Piezocatalysis is capable of converting mechanical vibrations into chemical energy, portraying a promising alternative technology for wastewater purification and energy regeneration. Tin disulfide (SnS₂) has evoked considerable attention in piezocatalysis, yet the efficiency is still far from satisfactory due to the undesirable piezoelectricity. Herein, lattice strain engineering induced by the difference in ion sizes (Cu and Ag to Sn) was utilized for the first time to improve the piezoelectricity of SnS₂ to achieve the complete removal of bisphenol A (BPA) in 30 min and a high H₂ generation rate (399 μmol g⁻¹ h⁻¹). Mechanism analyses reveal that doping can induce S vacancies and formation of amorphous, increasing the number of surface-reaction sites. Piezoelectricity of SnS₂ can be improved greatly due to lattice distortion and uneven charge distribution after doping. These synergistic effects result in elevated carriers and reactive species concentration. Impressively, Ag doping aggravates the lattice deformation due to the largest radius, exhibiting the highest piezocatalystic performance. This efficient lattice distortion engineering can serve as guideline for the development of piezocatalysts for environment remediation and production of hydrogen energy.

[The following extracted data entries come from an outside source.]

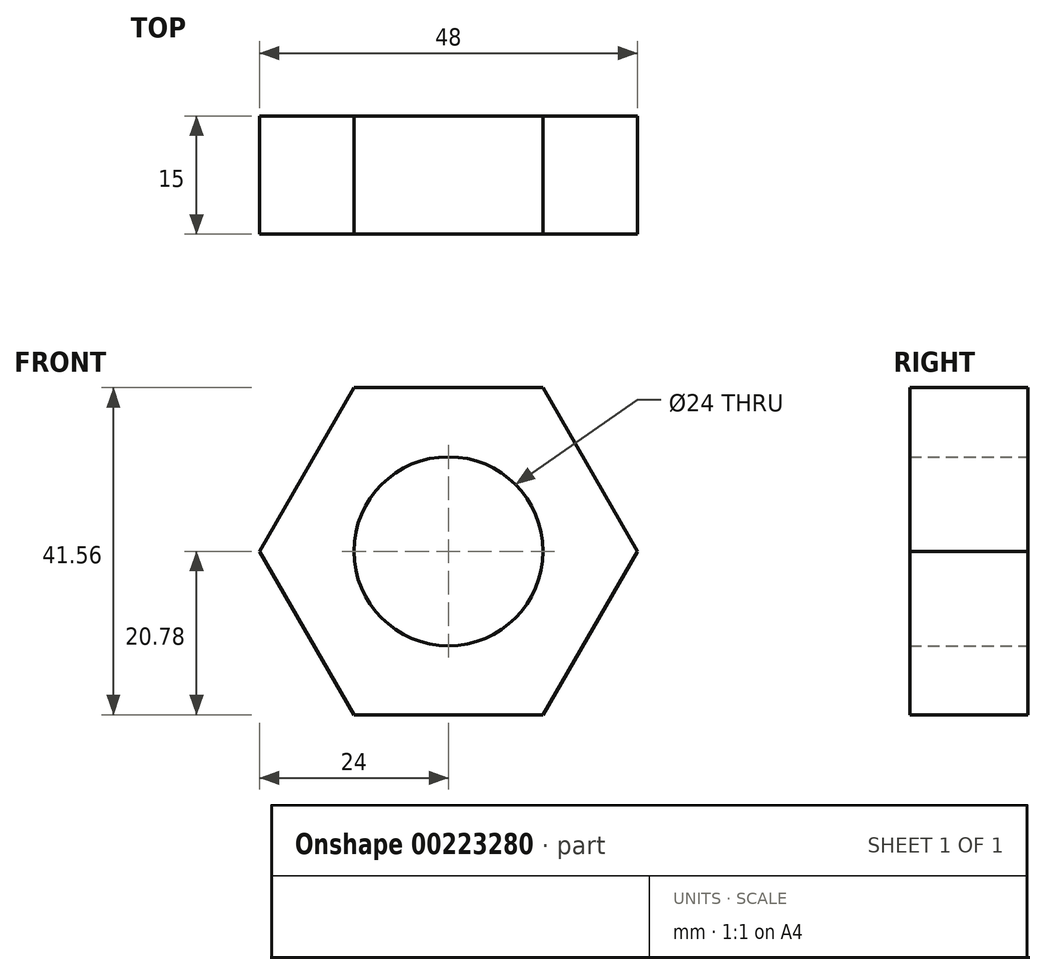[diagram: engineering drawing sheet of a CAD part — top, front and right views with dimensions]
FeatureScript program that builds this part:
annotation { "Feature Type Name" : "Feature", "Feature Type Description" : "" }
export const myFeature = defineFeature(function(context is Context, id is Id, definition is map)
    precondition{}
    {
        {
            var Q0;
            Q0=qCreatedBy(makeId("Front.planeOp"),FACE);
            var sketch = newSketch(context, id + "F0", { "sketchPlane" : qUnion([Q0])});
            skCircle(sketch, "E0.cCircle", {"center": v(0, 0) * mm, "radius": 20.78 * mm, "construction": true});
            skLineSegment(sketch, "E0.0", {"start": v(24, 0) * mm, "end": v(12, -20.78) * mm});
            skLineSegment(sketch, "E0.1", {"start": v(12, -20.78) * mm, "end": v(-12, -20.78) * mm});
            skLineSegment(sketch, "E0.2", {"start": v(-12, -20.78) * mm, "end": v(-24, 0) * mm});
            skLineSegment(sketch, "E0.3", {"start": v(-24, 0) * mm, "end": v(-12, 20.78) * mm});
            skLineSegment(sketch, "E0.4", {"start": v(-12, 20.78) * mm, "end": v(12, 20.78) * mm});
            skLineSegment(sketch, "E0.5", {"start": v(12, 20.78) * mm, "end": v(24, 0) * mm});
            skPoint(sketch, "E0.0.midPoint", {"position": v(18, -10.4) * mm});
            skCircle(sketch, "E1", {"center": v(0, 0) * mm, "radius": 12 * mm});
            skSolve(sketch);
        }
        {
            var Q0;
            Q0=makeQuery(id+"F0.imprint","IMPRINT",FACE,{"disambiguationData":[TD([[makeQuery(id+"F0.imprint","IMPRINT",EDGE,{"derivedFrom":sQuery(id+"F0.wireOp",EDGE,"E0.0")}),-1.0]])]});
            extrude(context, id + "F1", {"entities" : qUnion([Q0]), "depth" : 15 * mm});
        }
    });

压电催化能够将机械振动转化为化学能，是一种很有前途的废水净化和能源再生替代技术。二硫化锡（SnS ₂）在压电催化中引起了相当大的关注，但由于不理想的压电性，其效率仍远未令人满意。在此，首次利用离子尺寸差异（Cu 和 Ag 到 Sn）引起的晶格应变工程来提高 SnS ₂的压电性，以实现在 30 分钟内完全去除双酚 A (BPA) 和高 H ₂生成率 (399 μmol g ⁻¹ h ⁻¹). 机理分析表明掺杂可以诱导 S 空位和非晶态的形成，从而增加表面反应位点的数量。由于掺杂后晶格畸变和电荷分布不均匀，SnS _{2的压电性能得到了很大的提高。}这些协同效应导致载流子和活性物质浓度升高。令人印象深刻的是，由于最大半径，Ag 掺杂加剧了晶格变形，表现出最高的压电催化性能。这种有效的晶格畸变工程可以作为开发用于环境修复和氢能生产的压电催化剂的指南。